Real life doesn’t fit a movie narrative – real life rarely accommodates twists, dramatic speeches, or neat climaxes. In Spotlight, an excellent return to form for writer-director Tom McCarthy, a true story is presented exactly as it (presumably) happened, for better …and sometimes for worse.
Spotlight follows four journalists (Mark Ruffalo, Rachel McAdams, Michael Keaton, Brian D’arcy James) as they pursue the story of sexual abuse of children by Catholic priests in Boston. The performances are excellent, with the experienced cast infusing their characters with heart, passion and humanity.
McCarthy shoots everything with a you-are-there simplicity. His only directorial tricks are some repetition and contrasting (such as moments from a charity gala cleverly interspersed with a conversation at a dive diner). He generally avoids big sweeping moments or trite generalisations, which makes the rare lapses into schmaltz more conspicuous.

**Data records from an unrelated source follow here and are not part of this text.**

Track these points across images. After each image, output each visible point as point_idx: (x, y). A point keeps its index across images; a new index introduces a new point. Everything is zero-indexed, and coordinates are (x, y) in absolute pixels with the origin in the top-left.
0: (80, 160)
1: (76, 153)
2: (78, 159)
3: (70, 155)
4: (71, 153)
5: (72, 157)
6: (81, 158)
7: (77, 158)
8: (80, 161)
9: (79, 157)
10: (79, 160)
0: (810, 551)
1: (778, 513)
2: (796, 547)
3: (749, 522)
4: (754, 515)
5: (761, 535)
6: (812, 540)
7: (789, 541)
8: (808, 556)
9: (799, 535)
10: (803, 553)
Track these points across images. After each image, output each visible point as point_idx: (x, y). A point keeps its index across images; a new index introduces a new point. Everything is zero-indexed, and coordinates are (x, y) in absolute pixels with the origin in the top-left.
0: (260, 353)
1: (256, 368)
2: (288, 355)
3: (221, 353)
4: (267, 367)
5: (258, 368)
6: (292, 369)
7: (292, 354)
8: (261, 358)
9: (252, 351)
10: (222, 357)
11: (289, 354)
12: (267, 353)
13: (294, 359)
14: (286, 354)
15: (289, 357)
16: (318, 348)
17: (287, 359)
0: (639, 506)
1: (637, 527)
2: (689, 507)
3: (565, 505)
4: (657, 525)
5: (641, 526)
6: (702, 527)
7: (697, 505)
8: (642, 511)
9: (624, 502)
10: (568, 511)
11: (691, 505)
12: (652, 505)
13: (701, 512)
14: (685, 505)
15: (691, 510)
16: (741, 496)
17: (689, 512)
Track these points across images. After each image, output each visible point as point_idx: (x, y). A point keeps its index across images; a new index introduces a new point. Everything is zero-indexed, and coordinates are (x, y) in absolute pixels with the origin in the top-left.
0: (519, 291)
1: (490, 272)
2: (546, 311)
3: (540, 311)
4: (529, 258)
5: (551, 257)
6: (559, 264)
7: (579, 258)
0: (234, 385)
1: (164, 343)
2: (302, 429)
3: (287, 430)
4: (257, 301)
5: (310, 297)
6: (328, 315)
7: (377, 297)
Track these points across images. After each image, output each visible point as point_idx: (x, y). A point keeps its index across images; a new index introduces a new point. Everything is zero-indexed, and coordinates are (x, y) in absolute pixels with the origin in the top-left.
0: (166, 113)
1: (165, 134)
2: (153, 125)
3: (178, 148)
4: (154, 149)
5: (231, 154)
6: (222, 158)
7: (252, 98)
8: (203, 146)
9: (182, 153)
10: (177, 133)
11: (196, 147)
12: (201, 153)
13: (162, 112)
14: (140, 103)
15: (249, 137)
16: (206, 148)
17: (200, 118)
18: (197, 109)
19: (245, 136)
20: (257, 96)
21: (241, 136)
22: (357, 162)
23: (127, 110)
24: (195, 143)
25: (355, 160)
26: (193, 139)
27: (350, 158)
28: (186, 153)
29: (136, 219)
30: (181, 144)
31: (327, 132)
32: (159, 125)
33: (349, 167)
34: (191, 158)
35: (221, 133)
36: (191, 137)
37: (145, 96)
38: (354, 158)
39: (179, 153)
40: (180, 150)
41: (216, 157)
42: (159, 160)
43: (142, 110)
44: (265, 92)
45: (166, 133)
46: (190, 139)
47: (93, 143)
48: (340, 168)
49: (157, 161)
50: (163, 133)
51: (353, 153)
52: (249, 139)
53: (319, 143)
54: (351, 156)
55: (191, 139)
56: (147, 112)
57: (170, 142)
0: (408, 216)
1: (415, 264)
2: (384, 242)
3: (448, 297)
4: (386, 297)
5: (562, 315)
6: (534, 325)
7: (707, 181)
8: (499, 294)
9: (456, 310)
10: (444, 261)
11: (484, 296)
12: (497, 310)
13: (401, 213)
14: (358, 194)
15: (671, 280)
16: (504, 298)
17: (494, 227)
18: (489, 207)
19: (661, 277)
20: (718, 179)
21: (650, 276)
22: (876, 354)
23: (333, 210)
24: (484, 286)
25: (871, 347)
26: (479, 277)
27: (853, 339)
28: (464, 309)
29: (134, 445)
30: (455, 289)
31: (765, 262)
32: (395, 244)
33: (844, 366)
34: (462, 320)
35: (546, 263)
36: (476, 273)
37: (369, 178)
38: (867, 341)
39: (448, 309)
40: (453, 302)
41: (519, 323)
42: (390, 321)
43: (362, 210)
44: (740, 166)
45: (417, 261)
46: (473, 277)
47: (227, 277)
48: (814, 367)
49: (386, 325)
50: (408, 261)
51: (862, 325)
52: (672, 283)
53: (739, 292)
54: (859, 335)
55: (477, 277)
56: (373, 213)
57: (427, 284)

Spotlight is happy to let the specifics of its shocking story carry the film, but sometimes that works against it. No tension exists if you’re aware of the backstory (since the newspaper story was published) and the story isn’t over (investigations are ongoing, world-wide). Telling a true, unfinished story takes guts, even if it doesn’t always result in the most exciting filmmaking.